### Extracted page text data
---------------

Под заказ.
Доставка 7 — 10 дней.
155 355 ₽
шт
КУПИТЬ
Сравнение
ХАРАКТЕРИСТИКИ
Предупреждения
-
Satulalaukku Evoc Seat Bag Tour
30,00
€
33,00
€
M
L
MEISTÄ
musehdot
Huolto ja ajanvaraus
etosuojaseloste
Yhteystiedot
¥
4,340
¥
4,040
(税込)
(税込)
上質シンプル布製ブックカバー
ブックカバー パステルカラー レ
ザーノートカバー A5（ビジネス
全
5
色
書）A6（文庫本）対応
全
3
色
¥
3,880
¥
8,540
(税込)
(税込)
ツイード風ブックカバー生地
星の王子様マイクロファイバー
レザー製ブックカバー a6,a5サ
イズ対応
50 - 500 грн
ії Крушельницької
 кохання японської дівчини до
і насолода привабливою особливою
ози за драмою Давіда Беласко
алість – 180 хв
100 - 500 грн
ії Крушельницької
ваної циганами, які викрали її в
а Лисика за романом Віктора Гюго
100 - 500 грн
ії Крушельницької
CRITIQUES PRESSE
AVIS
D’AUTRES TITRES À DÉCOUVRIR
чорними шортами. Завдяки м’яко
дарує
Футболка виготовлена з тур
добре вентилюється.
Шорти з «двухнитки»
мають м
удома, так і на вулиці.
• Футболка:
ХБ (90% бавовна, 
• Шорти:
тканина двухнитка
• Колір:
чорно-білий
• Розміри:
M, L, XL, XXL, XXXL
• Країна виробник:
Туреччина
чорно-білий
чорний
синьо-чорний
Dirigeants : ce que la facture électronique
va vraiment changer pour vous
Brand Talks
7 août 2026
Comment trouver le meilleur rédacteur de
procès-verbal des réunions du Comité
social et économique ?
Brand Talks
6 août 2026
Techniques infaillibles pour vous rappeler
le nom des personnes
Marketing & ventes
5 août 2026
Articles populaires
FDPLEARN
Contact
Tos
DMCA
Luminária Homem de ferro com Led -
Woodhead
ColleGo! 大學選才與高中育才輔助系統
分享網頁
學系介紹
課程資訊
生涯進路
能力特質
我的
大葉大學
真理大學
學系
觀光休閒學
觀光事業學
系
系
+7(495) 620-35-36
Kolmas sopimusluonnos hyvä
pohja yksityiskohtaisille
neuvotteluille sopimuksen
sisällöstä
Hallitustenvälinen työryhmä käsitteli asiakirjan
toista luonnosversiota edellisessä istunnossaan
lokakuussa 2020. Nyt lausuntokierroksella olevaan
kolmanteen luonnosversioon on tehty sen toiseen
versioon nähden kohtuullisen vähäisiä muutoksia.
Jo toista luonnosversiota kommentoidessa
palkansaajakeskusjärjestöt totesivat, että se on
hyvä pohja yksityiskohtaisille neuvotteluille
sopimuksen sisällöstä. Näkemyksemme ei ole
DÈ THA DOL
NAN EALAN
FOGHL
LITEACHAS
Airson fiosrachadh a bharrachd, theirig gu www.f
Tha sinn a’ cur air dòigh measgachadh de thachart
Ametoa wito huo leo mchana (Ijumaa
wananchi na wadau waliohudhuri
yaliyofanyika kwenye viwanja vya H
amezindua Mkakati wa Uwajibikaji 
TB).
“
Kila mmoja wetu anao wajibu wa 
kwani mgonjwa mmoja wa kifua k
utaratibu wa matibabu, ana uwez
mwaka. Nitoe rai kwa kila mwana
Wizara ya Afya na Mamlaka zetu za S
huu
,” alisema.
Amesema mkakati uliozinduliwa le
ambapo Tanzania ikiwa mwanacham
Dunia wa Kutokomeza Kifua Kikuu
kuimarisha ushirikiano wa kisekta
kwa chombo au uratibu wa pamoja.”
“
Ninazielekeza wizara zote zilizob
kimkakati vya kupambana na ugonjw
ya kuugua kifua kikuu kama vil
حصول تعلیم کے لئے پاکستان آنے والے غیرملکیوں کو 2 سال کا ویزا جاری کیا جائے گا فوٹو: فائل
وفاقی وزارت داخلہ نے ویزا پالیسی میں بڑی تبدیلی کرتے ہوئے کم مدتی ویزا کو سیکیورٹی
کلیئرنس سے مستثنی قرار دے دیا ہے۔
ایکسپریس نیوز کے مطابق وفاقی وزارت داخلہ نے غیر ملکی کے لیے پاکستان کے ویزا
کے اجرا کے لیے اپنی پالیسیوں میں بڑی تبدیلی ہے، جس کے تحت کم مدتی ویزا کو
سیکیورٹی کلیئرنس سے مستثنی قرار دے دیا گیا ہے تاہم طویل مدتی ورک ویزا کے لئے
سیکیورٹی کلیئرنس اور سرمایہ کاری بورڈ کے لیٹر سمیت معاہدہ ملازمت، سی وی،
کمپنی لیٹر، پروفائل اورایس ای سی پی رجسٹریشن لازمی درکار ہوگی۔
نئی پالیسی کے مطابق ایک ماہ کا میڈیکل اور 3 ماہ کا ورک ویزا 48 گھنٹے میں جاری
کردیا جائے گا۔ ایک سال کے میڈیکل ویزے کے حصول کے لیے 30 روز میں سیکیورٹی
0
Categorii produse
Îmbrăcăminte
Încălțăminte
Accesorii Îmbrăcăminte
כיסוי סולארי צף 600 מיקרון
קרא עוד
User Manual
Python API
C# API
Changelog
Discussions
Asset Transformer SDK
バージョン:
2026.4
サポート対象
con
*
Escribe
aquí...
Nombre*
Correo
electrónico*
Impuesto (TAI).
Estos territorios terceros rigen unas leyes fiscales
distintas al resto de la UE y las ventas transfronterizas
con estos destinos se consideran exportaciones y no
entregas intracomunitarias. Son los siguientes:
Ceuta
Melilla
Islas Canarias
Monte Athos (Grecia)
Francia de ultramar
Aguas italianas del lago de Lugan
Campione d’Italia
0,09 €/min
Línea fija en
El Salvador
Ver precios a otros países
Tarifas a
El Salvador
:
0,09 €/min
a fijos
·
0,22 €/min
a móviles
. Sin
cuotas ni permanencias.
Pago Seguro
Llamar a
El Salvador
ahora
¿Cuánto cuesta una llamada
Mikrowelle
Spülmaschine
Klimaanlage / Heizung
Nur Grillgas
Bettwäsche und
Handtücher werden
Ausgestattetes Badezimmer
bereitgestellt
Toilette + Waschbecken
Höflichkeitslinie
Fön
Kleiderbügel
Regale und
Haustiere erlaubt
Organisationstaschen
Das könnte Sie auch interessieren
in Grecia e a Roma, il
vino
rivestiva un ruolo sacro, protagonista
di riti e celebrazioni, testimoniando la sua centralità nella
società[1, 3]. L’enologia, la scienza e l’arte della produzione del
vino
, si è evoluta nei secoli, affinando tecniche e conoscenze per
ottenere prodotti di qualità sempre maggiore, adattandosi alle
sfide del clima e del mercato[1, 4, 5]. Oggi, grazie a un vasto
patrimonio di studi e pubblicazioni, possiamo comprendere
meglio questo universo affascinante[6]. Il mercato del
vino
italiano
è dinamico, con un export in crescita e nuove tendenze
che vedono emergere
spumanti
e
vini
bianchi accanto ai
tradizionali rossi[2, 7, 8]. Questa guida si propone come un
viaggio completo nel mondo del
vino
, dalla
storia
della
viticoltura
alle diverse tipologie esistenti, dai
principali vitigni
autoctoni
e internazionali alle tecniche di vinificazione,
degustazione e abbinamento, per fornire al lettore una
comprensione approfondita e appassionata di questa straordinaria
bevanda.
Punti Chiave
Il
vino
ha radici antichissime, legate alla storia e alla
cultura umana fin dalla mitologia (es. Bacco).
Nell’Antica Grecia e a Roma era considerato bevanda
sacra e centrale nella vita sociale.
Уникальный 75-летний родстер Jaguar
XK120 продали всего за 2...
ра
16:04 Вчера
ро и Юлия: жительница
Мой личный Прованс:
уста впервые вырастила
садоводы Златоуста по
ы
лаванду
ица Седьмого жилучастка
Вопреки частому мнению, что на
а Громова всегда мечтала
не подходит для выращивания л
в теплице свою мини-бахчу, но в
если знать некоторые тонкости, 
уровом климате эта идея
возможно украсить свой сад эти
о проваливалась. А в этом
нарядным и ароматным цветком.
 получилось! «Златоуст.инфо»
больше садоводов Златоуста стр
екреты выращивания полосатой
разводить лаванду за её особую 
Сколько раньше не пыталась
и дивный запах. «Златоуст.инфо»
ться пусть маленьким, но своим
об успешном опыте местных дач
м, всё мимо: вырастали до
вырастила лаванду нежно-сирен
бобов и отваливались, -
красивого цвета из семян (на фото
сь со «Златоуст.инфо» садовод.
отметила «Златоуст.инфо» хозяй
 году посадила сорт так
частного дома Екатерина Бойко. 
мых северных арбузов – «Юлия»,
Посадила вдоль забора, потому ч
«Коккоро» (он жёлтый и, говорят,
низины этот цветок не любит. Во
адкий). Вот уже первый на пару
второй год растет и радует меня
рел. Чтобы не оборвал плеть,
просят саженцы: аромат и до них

---------------

Could you state how many lines of the records contain "تبدیلی"? Give the number and nothing else.

2